Wiseman vetoes City Hall usage restrictions

Staff Writer

Mayor Parker Wiseman issued a veto Monday after a resolution passed at the Jan. 5 Starkville Board of Aldermen meeting restricting City Hall use by civic groups.

The restrictive ordinance would have limited group access to the building—110 W. Main Street—to the exterior plaza, without foyer or restroom access on the first floor of the building.

The highly contested ordinance passed by a vote of 4 to 3. The four supporting the resolution were Vice Mayor Roy A. Perkins, Ward 7 Alderman Henry Vaughn, Ward 5 Alderman Scott Maynard and Ward 2 Alderman LIsa Wynn. Those opposed were Ward 1 Alderman Ben Carver, Ward 3 Alderman David Little and Ward 4 Alderman Jason Walker.

"The resolution passed by the [board] on Jan. 5 prohibits the use of City Hall meeting spaces by outside groups," Wiseman said in a statement. "While it is understandable that rules and regulations must govern the use of meeting spaces in City Hall, it is counterintuitive that the most public building in the city should be closed to use by the public."

City Hall has two meeting rooms on the second floor of the building—one being a larger conference room—and the building also houses two smaller meeting rooms in the basement level of the building. The first floor holds an open foyer reception area that leads to a large Municipal Courtroom.

Those in supported the resolution cited security concerns over passing a restrictive ordinance. There is no security system in City Hall, according to Wynn.

"There are a lot of open desks [upstairs] all of our mailboxes are open there," Maynard said at the meeting. "The mayor's administrative assistant's desk is there. I personally think there are some security issues we would need to address before we consider utilizing that space for public use."

Wiseman pointed out that the Oktibbeha County Courthouse, the Greater Starkville Development Partnership and the office buildings of three local banks all host available meeting space for outside groups.

"If those public and private organizations are able to manage the security concerns associated with accommodating the public in their facilities, then I have no doubt that the city can as well," Wiseman said.

Other city facilities open to the public, like the Sportsplex on Lynn Lane, are available to rent out for group events.

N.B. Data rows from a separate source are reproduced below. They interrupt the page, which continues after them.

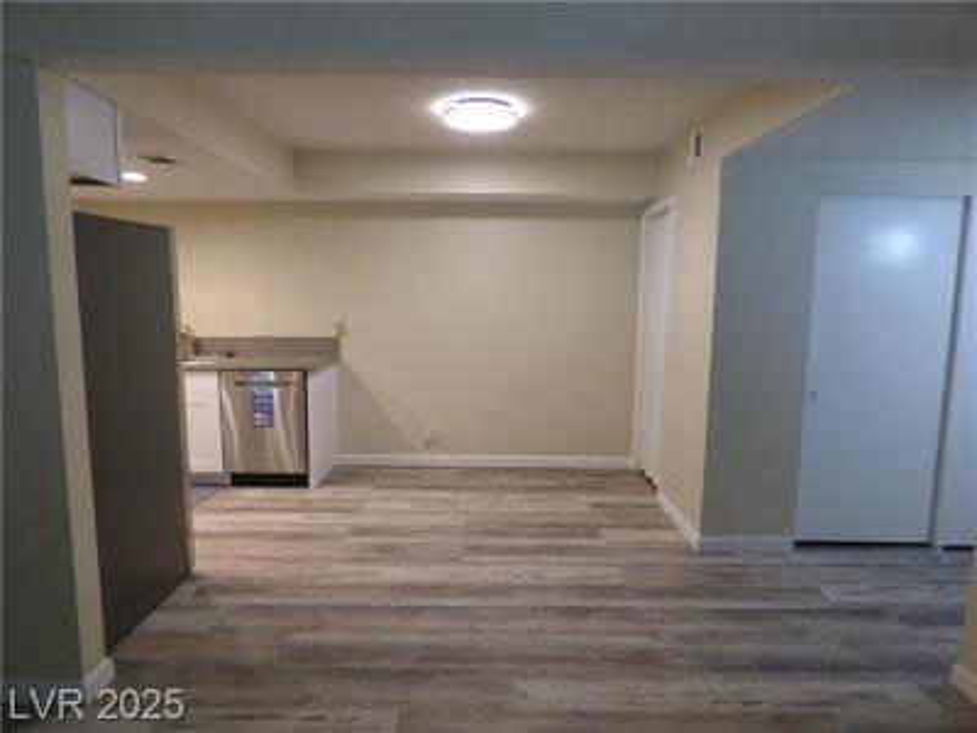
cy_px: 366
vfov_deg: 66.0
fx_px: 564
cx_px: 488
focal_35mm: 20
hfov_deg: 81.7
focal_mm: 3.58
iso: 400
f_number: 2.8
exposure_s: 1/50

The complex utilizes a closed circuit television camera system and requires law enforcement be present during outside events, according to Starkville Parks and Recreation Director Herman Peters.

Before the Jan. 5 meeting, former Ward 2 Alderman Sandra Sistrunk conducted a public poll via Twitter to ask users, "Should Starkville allow third parties to use the new City Hall public space for events with reasonable fees and conditions?" 30 of 31 respondents replied in favor of allowing outside usage of the building with "reasonable fees and conditions."

"To say that it's a security issue and people should not be allowed to use the space is shortsighted," Sistrunk said at the meeting. "It sells our city short."

Leading up to the vote on Jan. 5, Wiseman was outspoken in his support for allowing outside group access to the building. If the capitol building in Jackson could be open to the state's 3 million residents, a modified resolution allowing public access in Starkville could be passed, he said.

"City Hall is paid for by the public," Wiseman said in the statement. "It exists for the benefit of the public. Accordingly, our efforts should be spent in trying to maximize rather than eliminate public participation in the building. Therefore, I veto the motion to approve the resolution prohibiting third party use of City Hall meeting space."

The board could override Wiseman's veto with a vote of 5 to 2 in favor of overriding the mayor's action. The next meeting will be at 5:30 p.m., Jan. 19 at City Hall, 110 W. Main Street.